Archive for January 2nd, 2020

Service of Will Your Pooch–or Parrot–Pass the Scrutiny of a Co-Op Board?

Thursday, January 2nd, 2020

Photo: facebook.com

Decades ago I experienced a light version of Katherine Clarke’s story “So Your Dog Can Roll Over. Can It Pass a Co-op Board Interview?”  A co-op board member interviewed a tenant in our rental apartment to learn about Prunella, a mixed breed almost dachshund, before giving us the final approval for our apartment purchase. Our neighbor was insulted when that’s all they wanted to know–nothing about us. Prunella hardly ever barked. After she died, we adopted Cassie who did nothing but express her displeasure in an operatic voice when we weren’t home. So much for that.

Clarke reported: “Boards have reason to be selective as incidents like dog bites can open them up to legal liability. In some cases, boards are demanding headshots, résumés and even recommendation letters specifically for pets to protect themselves.”

Photo: dogbreedplus.com

She described pet owners who dressed them to the nines, brought them to a dog shrink to figure out the right balance of xanax and zoloft so they didn’t appear totally zonked, put one in a baby carriage because it had recently pulled a tendon and hid turkey in her pocket so the dog would stay in her lap. One couple buying a pied-a-terre drove 13 hours with two pets and spent the night at a pet-friendly hotel in NYC for a few minute review. Another prospective tenant borrowed her friend’s older, calmer poodle as hers had a tendency to act nut-so in front of strangers. She’s in and nobody has noticed the switch.

One prospective owner told Clarke: “My worst case scenario was that Lainie, the princess, would bark or jump on everyone and demand a tremendous amount of attention and Larry, who doesn’t hear so well, would pay no attention to us and walk all over the place. When he doesn’t like something, he will whine. And he can’t really hear you when you say, ‘Shut up, Larry.’ ”

Photo: wagandtrain.com

Clarke wrote that one dog  “had to sit with a third-party ‘dog whisperer’ brought in by the board for a 10-minute evaluation, during which she [the owner] just quietly observed the pooch. Occasionally, they bring another dog into the room to test their response.”

One dog owner’s pet likes to “run through people’s legs from behind” when meeting someone new. She avoided an interview by producing sufficient information at the initial stages.
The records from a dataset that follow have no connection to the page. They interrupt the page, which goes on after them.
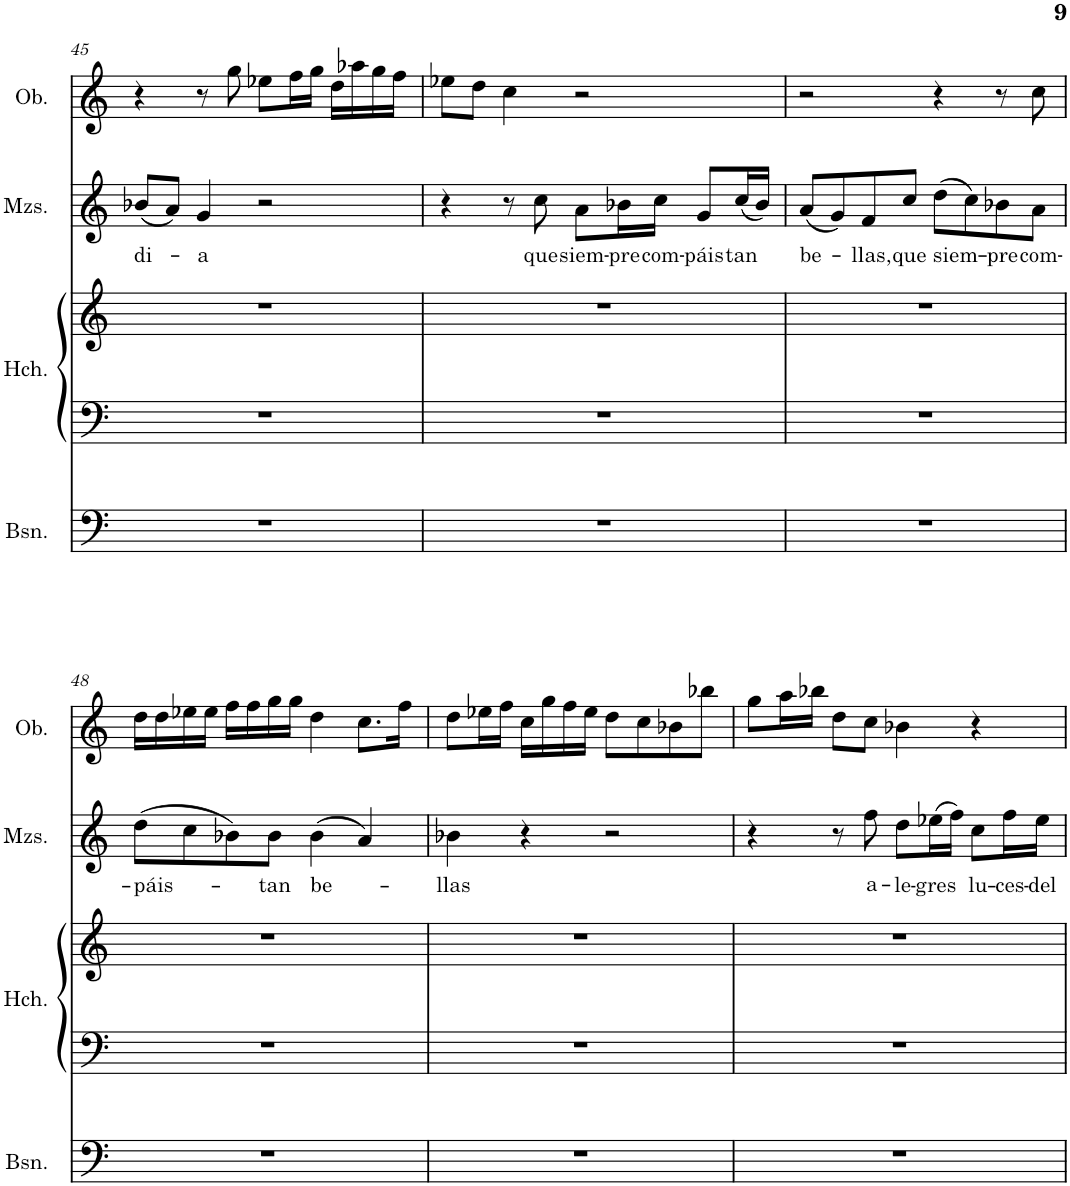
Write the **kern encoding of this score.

**kern	**kern	**kern	**kern	**text	**kern
*part4	*part3	*part3	*part2	*part2	*part1
*staff5	*staff4	*staff3	*staff2	*staff2	*staff1
*I"Bassoon	*I"Harpsichord	*	*I"Mezzo-soprano	*	*I"Oboe
*I'Bsn.	*I'Hch.	*	*I'Mzs.	*	*I'Ob.
!!LO:PB:g=z
*clefF4	*clefF4	*clefG2	*clefG2	*	*clefG2
*k[]	*k[]	*k[]	*k[]	*	*k[]
*M4/4	*M4/4	*M4/4	*M4/4	*	*M4/4
=45	=45	=45	=45	=45	=45
!	!	!	!	!LO:LY:b	!
1r	1r	1r	(8b-X/L	di-	4r
.	.	.	8a/J)	.	.
!	!	!	!	!LO:LY:b	!
.	.	.	4g/	-a	8r
.	.	.	.	.	8gg\
.	.	.	2r	.	8ee-X\L
.	.	.	.	.	16ff\L
.	.	.	.	.	16gg\JJ
.	.	.	.	.	16dd\LL
.	.	.	.	.	16aa-X\
.	.	.	.	.	16gg\
.	.	.	.	.	16ff\JJ
=46	=46	=46	=46	=46	=46
1r	1r	1r	4r	.	8ee-X\L
.	.	.	.	.	8dd\J
.	.	.	8r	.	4cc\
!	!	!	!	!LO:LY:b	!
.	.	.	8cc\	que	.
!	!	!	!	!LO:LY:b	!
.	.	.	8a\L	siem-	2r
!	!	!	!	!LO:LY:b	!
.	.	.	16b-X\L	-pre	.
!	!	!	!	!LO:LY:b	!
.	.	.	16cc\JJ	com-	.
!	!	!	!	!LO:LY:b	!
.	.	.	8g/L	-páis	.
!	!	!	!	!LO:LY:b	!
.	.	.	(16cc/L	tan	.
.	.	.	16b-/JJ)	.	.
=47	=47	=47	=47	=47	=47
!	!	!	!	!LO:LY:b	!
1r	1r	1r	(8a/L	be-	2r
.	.	.	8g/)	.	.
!	!	!	!	!LO:LY:b	!
.	.	.	8f/	-llas,	.
!	!	!	!	!LO:LY:b	!
.	.	.	8cc/J	que	.
!	!	!	!	!LO:LY:b	!
.	.	.	(8dd\L	siem-	4r
.	.	.	8cc\)	.	.
!	!	!	!	!LO:LY:b	!
.	.	.	8b-X\	-pre	8r
!	!	!	!	!LO:LY:b	!
.	.	.	8a\J	com-	8cc\
!!LO:LB:g=z
=48	=48	=48	=48	=48	=48
!	!	!	!	!LO:LY:b	!
1r	1r	1r	(8dd\L	-páis-	16dd\LL
.	.	.	.	.	16dd\
.	.	.	8cc\	.	16ee-X\
.	.	.	.	.	16ee-\JJ
.	.	.	8b-X\)	.	16ff\LL
.	.	.	.	.	16ff\
!	!	!	!	!LO:LY:b	!
.	.	.	8b-\J	-tan	16gg\
.	.	.	.	.	16gg\JJ
!	!	!	!	!LO:LY:b	!
.	.	.	(4b-\	be-	4dd\
.	.	.	4a/)	.	8.cc\L
.	.	.	.	.	16ff\Jk
=49	=49	=49	=49	=49	=49
!	!	!	!	!LO:LY:b	!
1r	1r	1r	4b-X\	-llas	8dd\L
.	.	.	.	.	16ee-X\L
.	.	.	.	.	16ff\JJ
.	.	.	4r	.	16cc\LL
.	.	.	.	.	16gg\
.	.	.	.	.	16ff\
.	.	.	.	.	16ee-\JJ
.	.	.	2r	.	8dd\L
.	.	.	.	.	8cc\
.	.	.	.	.	8b-X\
.	.	.	.	.	8bb-X\J
=50	=50	=50	=50	=50	=50
1r	1r	1r	4r	.	8gg\L
.	.	.	.	.	16aa\L
.	.	.	.	.	16bb-X\JJ
.	.	.	8r	.	8dd\L
!	!	!	!	!LO:LY:b	!
.	.	.	8ff\	a-	8cc\J
!	!	!	!	!LO:LY:b	!
.	.	.	8dd\L	-le-	4b-X\
!	!	!	!	!LO:LY:b	!
.	.	.	(16ee-X\L	-gres	.
.	.	.	16ff\JJ)	.	.
!	!	!	!	!LO:LY:b	!
.	.	.	8cc\L	lu-	4r
!	!	!	!	!LO:LY:b	!
.	.	.	16ff\L	-ces-	.
!	!	!	!	!LO:LY:b	!
.	.	.	16ee-\JJ	-del	.
=	=	=	=	=	=
*-	*-	*-	*-	*-	*-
She submitted a resume with photos and lists of likes–“treats, snoozing, playing fetch, tiny humans, radishes, apples and pears” and under qualifications she wrote “doesn’t shed.”

Clarke reported that “Many co-ops have banned certain more aggressive breeds. One particularly strict co-op on Lower Fifth Avenue has banned Alaskan Malamutes, Caucasian Mountain Dogs, Chihuahuas, Chow Chows, Dachshunds, Dalmatians, Doberman pinschers, German shepherds, Huskies, Jack Russell Terriers, Lhasa apsos, Old English Sheepdogs, Papillons, Pekingese, Pinschers, Pit Bulls, Presa Canarios, Rottweilers, Toy Poodles and Schnauzers, according to its rules.”

Birds are subject to scrutiny as well. One board insisted on meeting a parrot in midwinter even though the real estate agent pleaded special dispensation for fear the tropical bird would suffer in the cold in the trip to the meeting. “One particularly memorable incident, which the harrowed real estate agent ‘dubbed ‘Parrotgate,’ involved convincing the board of an Upper East Side co-op to accept a tropical four-inch-tall bird.” The agent said “No one wants to ride in an elevator with someone with a bird on their shoulder.”

I have owned and sold two co-ops and after the first swore I’d never again go near such a harrowing purchase and sale but I did. Buying and selling in certain buildings without a pet will cause extreme anxiety. Have you come across stressful unexpected hurdles in trying to buy a property–co-op, condo or private home?